作者:砂金流渚
施霜景不作声,只往床内挪了挪。休息室只够放下一张一米二的单人床,罗爱曜拥紧施霜景。
“我认识你快要二十年了。罗爱曜,时间怎么这么快?”
“今年是第十九年。”
“我三十九岁了。你敢相信吗?当我意识到我已经快要四十岁的时候,我真的很崩溃。”施霜景依旧不敢转过身来面对罗爱曜。或许不看着对方可以吐露更多心声。
“那我已经快要五十岁了。”罗爱曜的声音倒是很轻快。
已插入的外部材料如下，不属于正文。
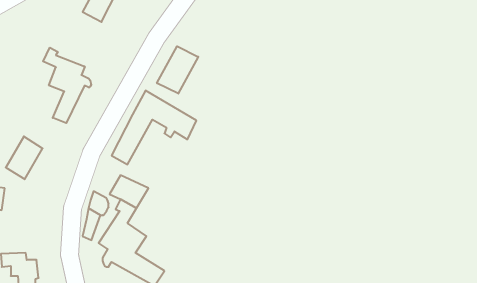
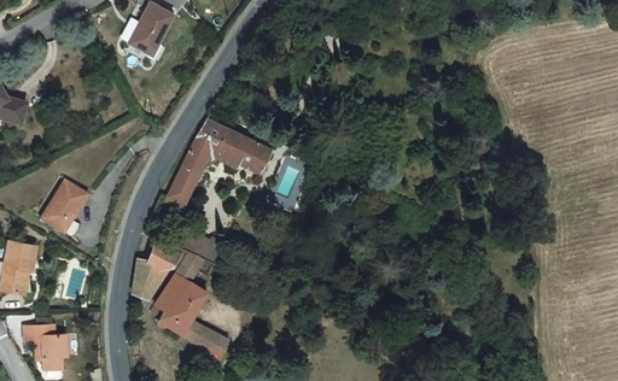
building: [157,46,198,94] -> none
building: [43,48,91,123] -> none

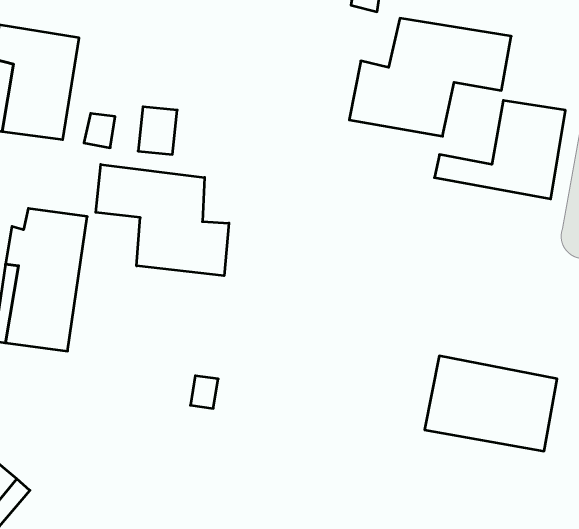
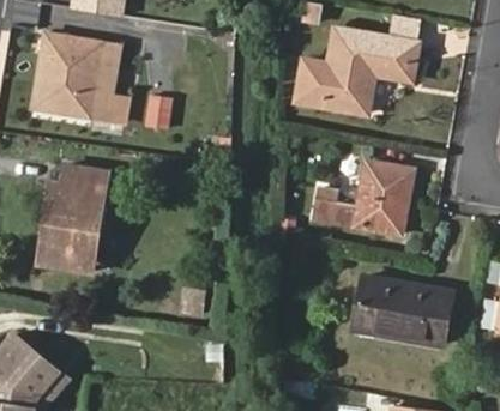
building: [434,100,565,199] -> [315,163,411,235]
building: [96,164,229,276] -> none

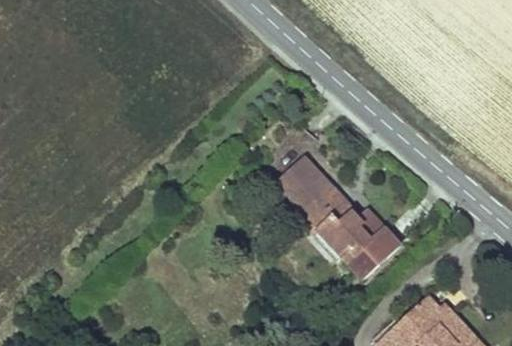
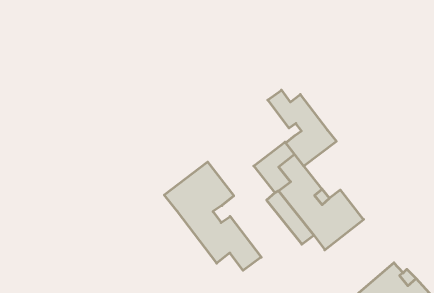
building: none -> [268,90,336,166]
building: none -> [164,162,261,270]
他已经与施霜景在一起快二十年,依旧学不会人类对年龄的恐惧。他理所当然地认为施霜景也不该为此焦虑。罗爱曜甚至没有加上中间那一千多年呢。
“我快四十岁了,还是不知道我到底想干什么。‘能干什么’和‘想干什么’是不一样的,你明白吗?”
“我应该回答这个问题吗?”罗爱曜这样问的意思其实就是,他不认为这个问题需要自己作答。
“鬼子母神说,刘奶奶会等看到荞荞麦麦出生再走。时间怎么那么快啊?罗爱曜,我觉得我还什么都没做,时间就没有了。”施霜景终于愿意面对罗爱曜,他的面容、声音、气质明明完全不随时间而变化,可他眉宇间的伤感莫名带上时间的痕迹。施霜景不至于哭,刘茜也不是荞荞麦麦出生之后马上就走,刘茜只是这么一说。不知道。施霜景看罗爱曜亦是如此,什么都没变,时间凝固千年,罗爱曜毫无折损。他们同床共枕十九年,施霜景一直没学会这种面对时间的坦然。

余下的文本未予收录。